Now I follow.  I was misreading the first comments, thinking that the field
content would be deconstructed to smaller components or pieces.  Too much
(or not enough) coffee.

I'm expecting the index doc needs to be constructed with lat/long/dates in
sequential order, i.e.:

<doc>
<add>
  <field name="event_id">123</field>

  <field name="latitude">32.123456</field>
  <field name="longitude">-88.987654</field>
  <field name="when">01/31/2007</field>

  <field name="latitude">42.123456</field>
  <field name="longitude">-98.987654</field>
  <field name="when">01/31/2007</field>

  <field name="latitude">40.123456</field>
  <field name="longitude">-108.987654</field>
  <field name="when">01/30/2007</field>
.....etc.

Assuming slop count of 0, while the intention is to match lat/long/when in
that order, could it possibly match long/when/lat, or when/lat/long?  Does
PhraseQuery enforce order and starting point as well?

Assuming all of this, how does range query come into play?  Or could the
PhraseQuery portion be applied as a filter?

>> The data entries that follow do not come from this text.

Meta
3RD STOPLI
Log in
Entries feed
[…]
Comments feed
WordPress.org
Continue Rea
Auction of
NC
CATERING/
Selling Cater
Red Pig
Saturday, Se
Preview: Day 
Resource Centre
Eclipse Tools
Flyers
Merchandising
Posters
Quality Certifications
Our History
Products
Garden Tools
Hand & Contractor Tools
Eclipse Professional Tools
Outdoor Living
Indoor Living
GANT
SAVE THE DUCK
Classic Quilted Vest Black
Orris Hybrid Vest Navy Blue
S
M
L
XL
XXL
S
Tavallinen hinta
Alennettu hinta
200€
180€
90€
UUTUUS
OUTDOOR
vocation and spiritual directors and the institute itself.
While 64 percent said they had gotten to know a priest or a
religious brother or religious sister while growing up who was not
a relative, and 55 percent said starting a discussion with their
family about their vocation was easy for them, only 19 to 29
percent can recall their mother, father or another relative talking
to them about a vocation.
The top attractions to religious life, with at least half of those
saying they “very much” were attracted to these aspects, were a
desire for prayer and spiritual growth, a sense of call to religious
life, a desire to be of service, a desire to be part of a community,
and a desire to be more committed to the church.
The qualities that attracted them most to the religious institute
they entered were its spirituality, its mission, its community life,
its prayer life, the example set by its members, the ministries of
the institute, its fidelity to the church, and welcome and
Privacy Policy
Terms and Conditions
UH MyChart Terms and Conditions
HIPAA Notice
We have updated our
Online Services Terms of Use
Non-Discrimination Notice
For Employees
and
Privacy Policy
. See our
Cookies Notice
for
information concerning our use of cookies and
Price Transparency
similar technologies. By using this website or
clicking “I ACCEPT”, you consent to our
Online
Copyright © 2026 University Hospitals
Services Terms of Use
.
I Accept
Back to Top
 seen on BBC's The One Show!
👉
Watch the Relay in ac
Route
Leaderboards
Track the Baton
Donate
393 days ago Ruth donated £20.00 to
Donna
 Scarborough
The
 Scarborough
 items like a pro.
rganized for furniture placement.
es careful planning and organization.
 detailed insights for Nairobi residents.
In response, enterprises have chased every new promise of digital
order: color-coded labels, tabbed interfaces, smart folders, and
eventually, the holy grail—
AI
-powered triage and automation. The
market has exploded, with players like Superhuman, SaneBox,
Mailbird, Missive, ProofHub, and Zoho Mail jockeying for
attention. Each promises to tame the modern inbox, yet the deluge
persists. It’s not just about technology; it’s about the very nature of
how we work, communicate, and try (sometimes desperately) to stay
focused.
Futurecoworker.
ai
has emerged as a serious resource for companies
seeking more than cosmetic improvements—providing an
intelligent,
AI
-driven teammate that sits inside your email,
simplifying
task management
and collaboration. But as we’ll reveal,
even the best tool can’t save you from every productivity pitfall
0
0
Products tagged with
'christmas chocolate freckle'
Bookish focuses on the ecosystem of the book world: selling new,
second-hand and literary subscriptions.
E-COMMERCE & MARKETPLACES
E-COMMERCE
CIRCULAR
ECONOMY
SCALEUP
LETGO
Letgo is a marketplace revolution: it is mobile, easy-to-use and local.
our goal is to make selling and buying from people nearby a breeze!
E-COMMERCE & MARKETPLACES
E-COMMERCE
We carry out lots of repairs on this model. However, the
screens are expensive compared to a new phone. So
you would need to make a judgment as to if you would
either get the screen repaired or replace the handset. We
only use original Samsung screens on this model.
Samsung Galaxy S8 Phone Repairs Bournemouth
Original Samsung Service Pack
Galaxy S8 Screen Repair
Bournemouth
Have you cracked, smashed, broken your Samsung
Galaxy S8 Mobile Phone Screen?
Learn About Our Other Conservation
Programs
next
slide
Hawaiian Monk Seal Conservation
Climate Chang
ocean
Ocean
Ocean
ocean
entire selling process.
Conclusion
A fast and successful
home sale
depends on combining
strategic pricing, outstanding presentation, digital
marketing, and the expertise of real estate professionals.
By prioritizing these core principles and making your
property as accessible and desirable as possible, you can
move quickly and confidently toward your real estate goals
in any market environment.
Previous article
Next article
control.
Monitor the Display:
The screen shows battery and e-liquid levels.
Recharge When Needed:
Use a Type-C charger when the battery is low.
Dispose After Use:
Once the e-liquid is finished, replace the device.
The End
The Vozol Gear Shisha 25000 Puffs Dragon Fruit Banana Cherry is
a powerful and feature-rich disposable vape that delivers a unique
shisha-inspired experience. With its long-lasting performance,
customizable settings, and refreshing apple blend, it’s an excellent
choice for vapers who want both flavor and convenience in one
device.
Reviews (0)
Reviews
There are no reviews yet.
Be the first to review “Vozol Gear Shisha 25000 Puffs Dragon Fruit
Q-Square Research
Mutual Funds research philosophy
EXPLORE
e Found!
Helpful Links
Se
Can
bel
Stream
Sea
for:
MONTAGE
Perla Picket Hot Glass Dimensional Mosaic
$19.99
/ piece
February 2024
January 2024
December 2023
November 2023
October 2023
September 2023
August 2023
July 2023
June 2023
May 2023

On 1/17/07, Chris Hostetter <[EMAIL PROTECTED]> wrote:


: OK, you lost me.  It sounds as if this PhraseQuery-ish approach involves
: breaking datetime and lat/long values into pieces, and evaluation occurs
: with positioning.  Is that accurate?

i'm not sure what you mean by pieces ... the idea is that you would have a
single "latitude" field and a single "longitude" field and a single "when"
field, and if an item had a single event, you would store a single value
in each field ... but if the item has multiple events, you would store
them in the same relative ordering, and then use the same kind of logic
PhraseQuery uses to verify that if the "latitude" field has a value in the
right range, and the "longitude" field has a value in the right range, and
the "when" field has a value in the right range, that all of those values
have the same position (specificly: are within a set amount of slop from
eachother, which you would allways set to "0")

: > It seems like this could even be done in the same field if one had a
: > query type that allowed querying for tokens at the same position.
: > Just index "_noun" at the same position as "house" (and make sure
: > there can't be collisions between real terms and markers via escaping,
: > or use \0 instead of _, etc).

true ... but the point doug made way back when is that with a generalized
multi-field phrase query you wouldn't have to do that escaping ... the
hard part in this case is the numeric ranges.